## Collected data:
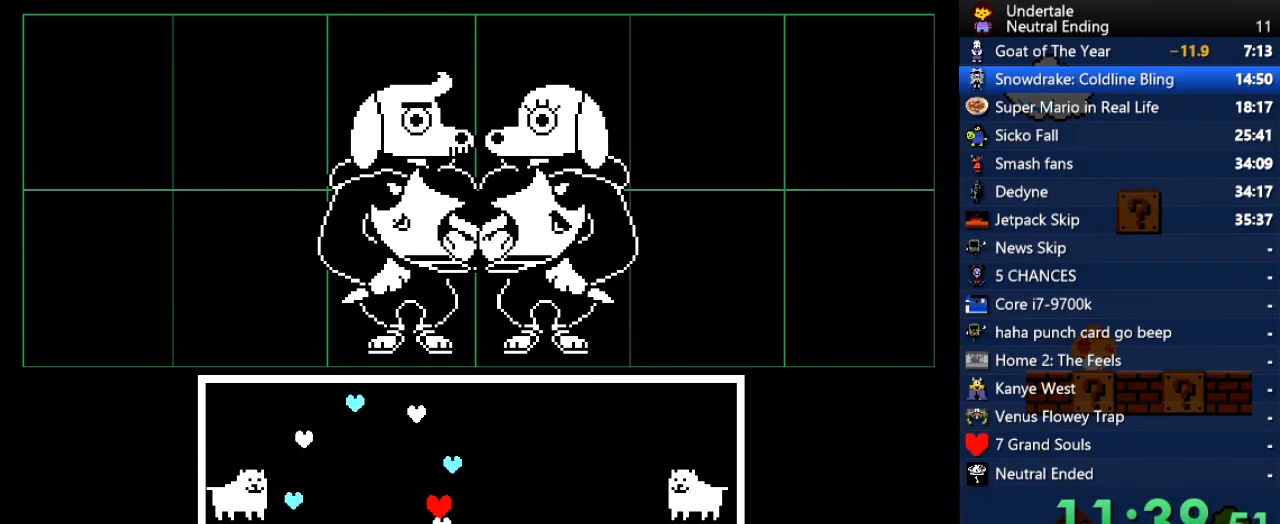
{"keys": [], "events": [[189, "up", "up"], [226, "left", "up"]]}
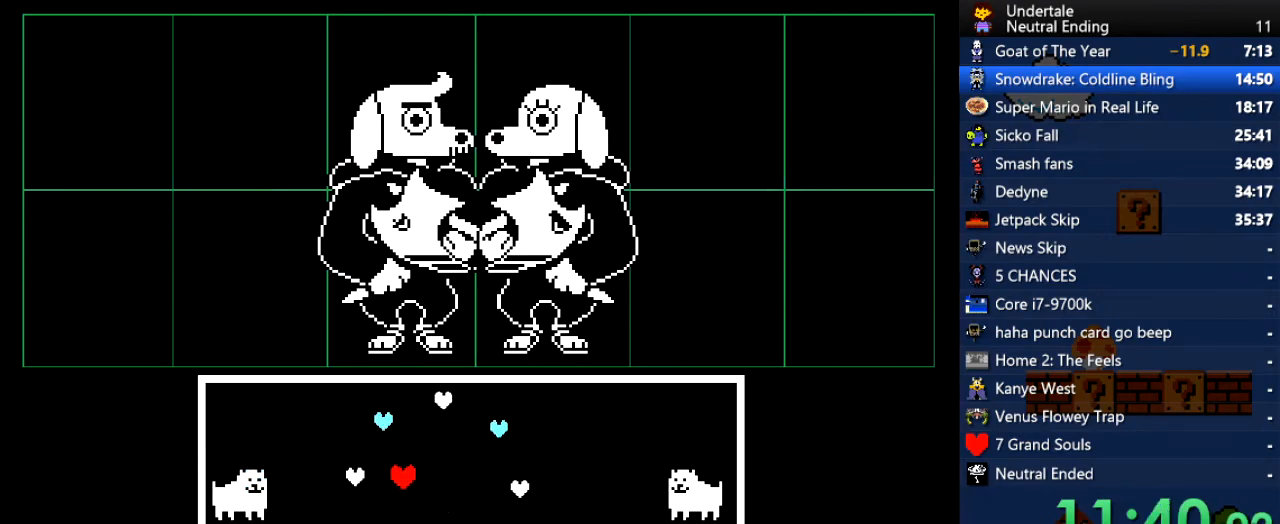
{"keys": [], "events": [[95, "right", "down"], [133, "right", "up"]]}
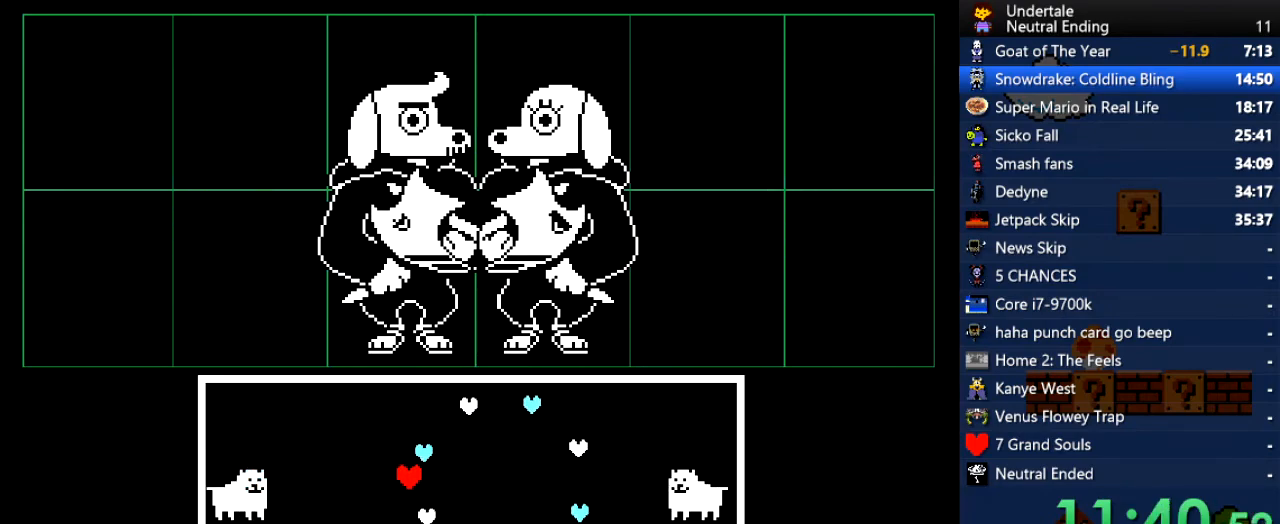
{"keys": ["left", "up"], "events": [[208, "left", "down"], [264, "up", "down"]]}
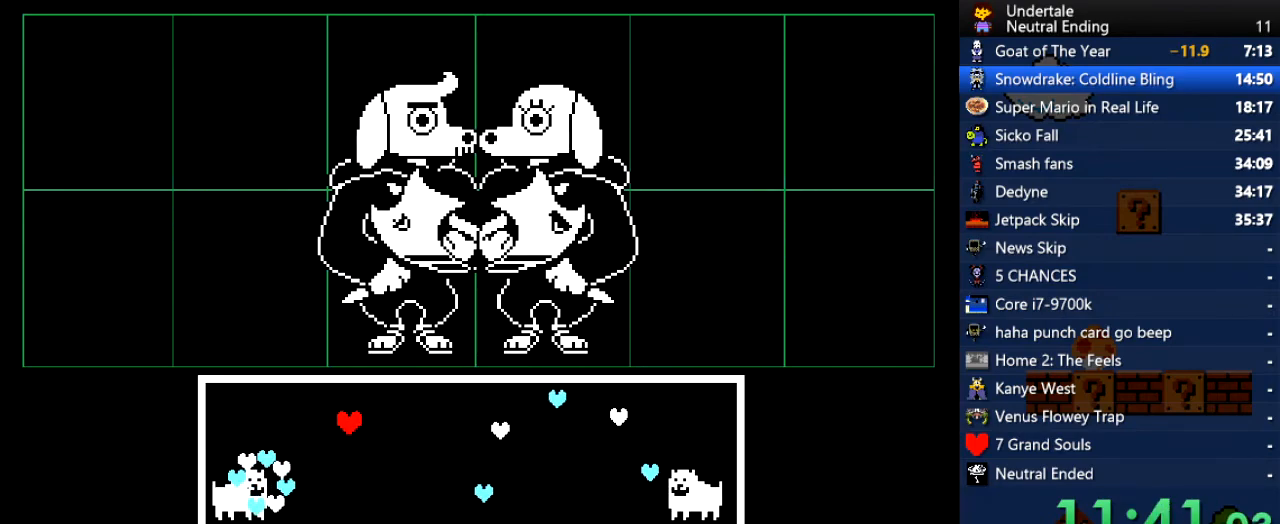
{"keys": ["up"], "events": [[453, "left", "up"]]}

## Work to be completed:
The expected answer is the full listing above, transcribed exactly and without pictures.

## Result:
{"keys": [], "events": [[189, "up", "up"], [226, "left", "up"]]}
{"keys": [], "events": [[95, "right", "down"], [133, "right", "up"]]}
{"keys": ["left", "up"], "events": [[208, "left", "down"], [264, "up", "down"]]}
{"keys": ["up"], "events": [[453, "left", "up"]]}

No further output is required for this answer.